By Belén Carreño

MADRID (Reuters) - Up to 18.7% of Spanish companies could be insolvent by the end of the year because of the economic impact from the COVID-19 pandemic, with one in 10 of them unviable "zombies", according to a worst-case scenario published by the Bank of Spain on Tuesday.

Even in the central bank's most optimistic scenario, the number of insolvent companies would still rise to 14.5% from 10.5% last year.

Spanish companies have been among the most active in Europe in applying for state-backed credit and liquidity lines, but as in other European countries the focus has now been switching to solvency.

Businesses in the hospitality sector are particularly hard hit, with possibly as many as a third considered insolvent, the central bank said. Small businesses and motor vehicle companies are also under extreme financial pressure, it said.

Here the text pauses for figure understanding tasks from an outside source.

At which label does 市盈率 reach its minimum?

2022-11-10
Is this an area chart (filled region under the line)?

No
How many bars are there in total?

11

Unviable companies - those expected to have negative results in the long term and therefore unable to meet debt payments - account for just under 5% of total company debt, with a similar weight in total employment, the Bank of Spain said.

But their fragility "is expected to have an impact on their creditors, logically including the financial sector", the Bank of Spain's chief economist Oscar Arce said.

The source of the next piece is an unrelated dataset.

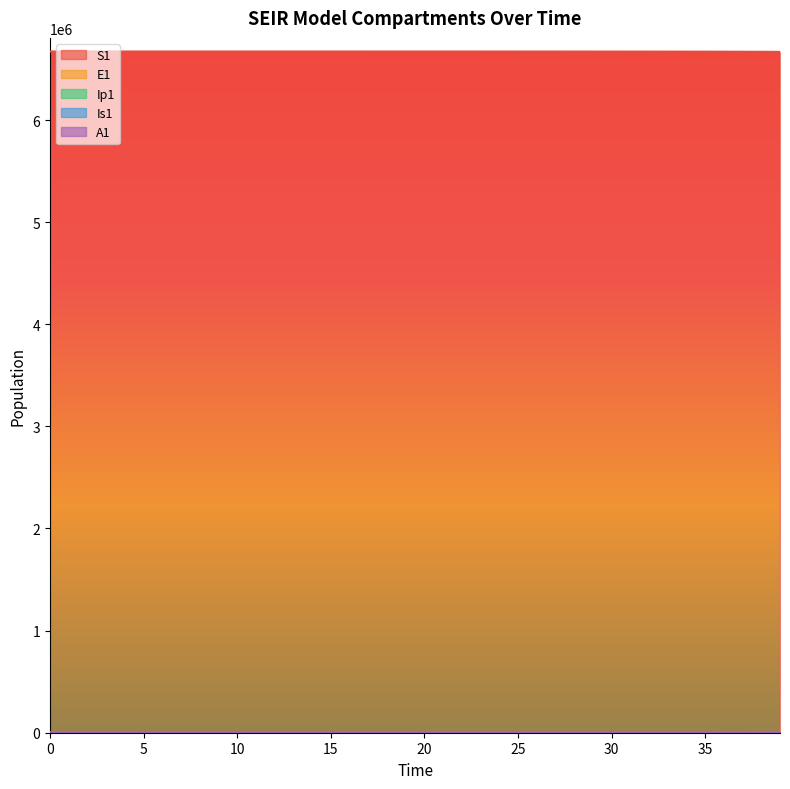

What is the sum of the Is1 values at 3 and 16?

4.9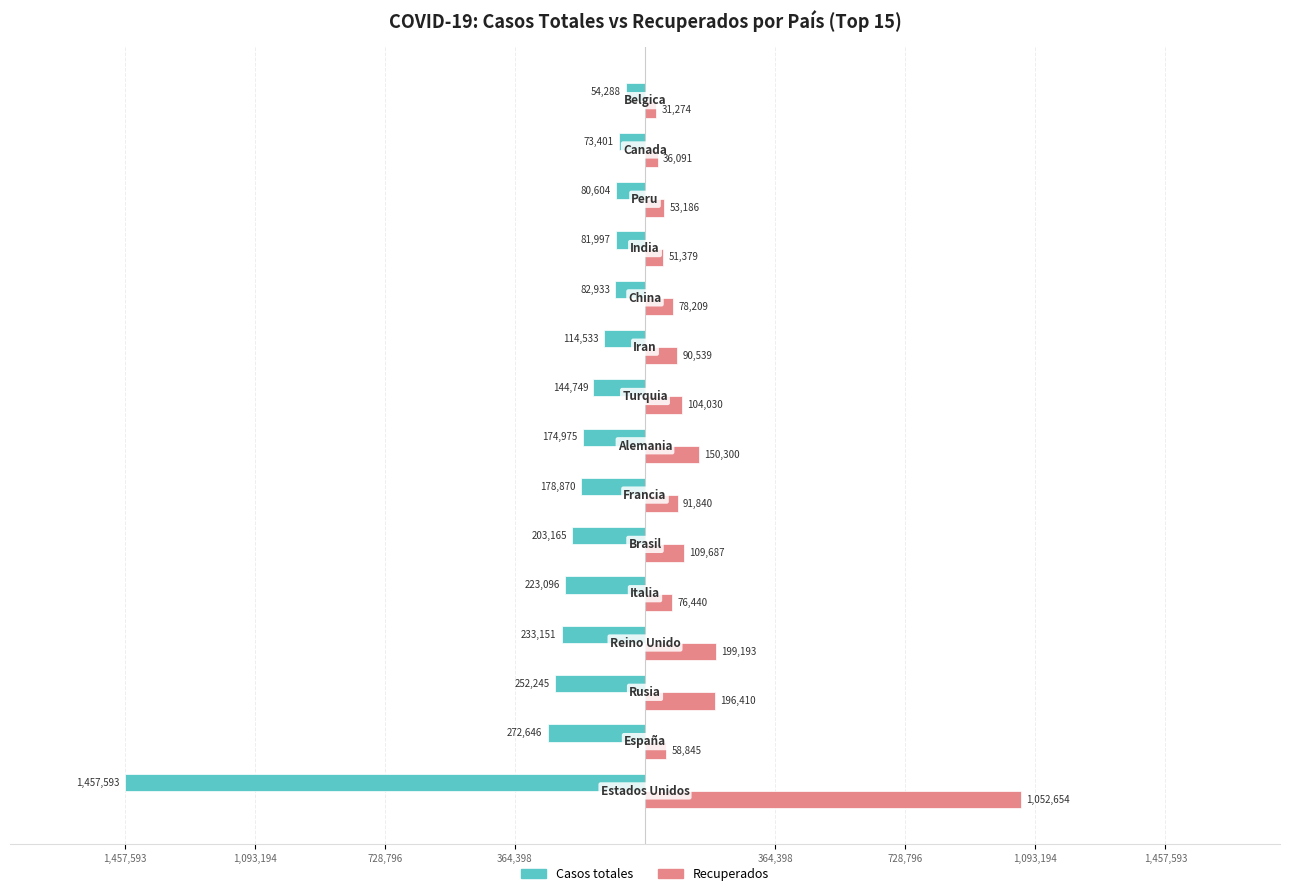

What are all the series names shown in the legend?

Casos totales, Recuperados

The government last month approved an extension, until March, of restrictions on forced bankruptcies of companies affected by the pandemic to avoid the so-called cliff effect from the withdrawal of some support measures.

In line with this use of publicly guaranteed loans, the Bank of Spain sees a general increase in liquidity, particularly in the hospitality sector, and also an increase in the leverage of companies, but a decrease in the financing cost.